- Material to process -
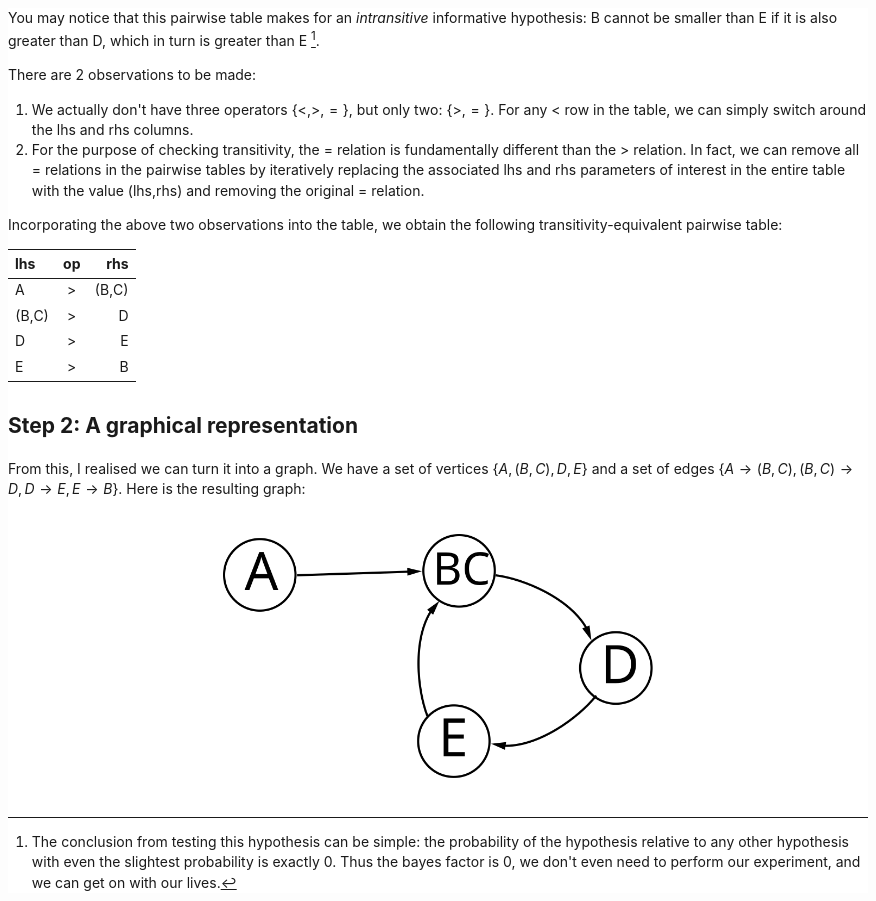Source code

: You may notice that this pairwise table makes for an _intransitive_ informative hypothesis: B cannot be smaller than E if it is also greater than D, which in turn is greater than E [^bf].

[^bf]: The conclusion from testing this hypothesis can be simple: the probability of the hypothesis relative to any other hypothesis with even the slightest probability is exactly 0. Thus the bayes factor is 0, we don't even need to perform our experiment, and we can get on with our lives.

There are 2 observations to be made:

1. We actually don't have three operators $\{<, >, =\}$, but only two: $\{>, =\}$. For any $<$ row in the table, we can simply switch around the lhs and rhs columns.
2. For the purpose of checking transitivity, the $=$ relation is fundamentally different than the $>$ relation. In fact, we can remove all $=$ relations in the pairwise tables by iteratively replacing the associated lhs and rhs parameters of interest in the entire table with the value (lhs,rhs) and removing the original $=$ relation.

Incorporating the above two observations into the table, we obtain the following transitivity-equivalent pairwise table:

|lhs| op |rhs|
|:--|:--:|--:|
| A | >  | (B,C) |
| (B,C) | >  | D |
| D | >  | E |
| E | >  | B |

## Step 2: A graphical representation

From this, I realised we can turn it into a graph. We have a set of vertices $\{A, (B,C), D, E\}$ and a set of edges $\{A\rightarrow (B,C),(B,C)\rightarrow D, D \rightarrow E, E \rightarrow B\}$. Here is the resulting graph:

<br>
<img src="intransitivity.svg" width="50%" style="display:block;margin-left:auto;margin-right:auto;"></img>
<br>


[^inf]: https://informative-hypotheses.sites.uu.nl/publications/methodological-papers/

- Problem to work on -
Tally the lines in the records that hold the word "observations". Give only the total.

- Worked solution -
2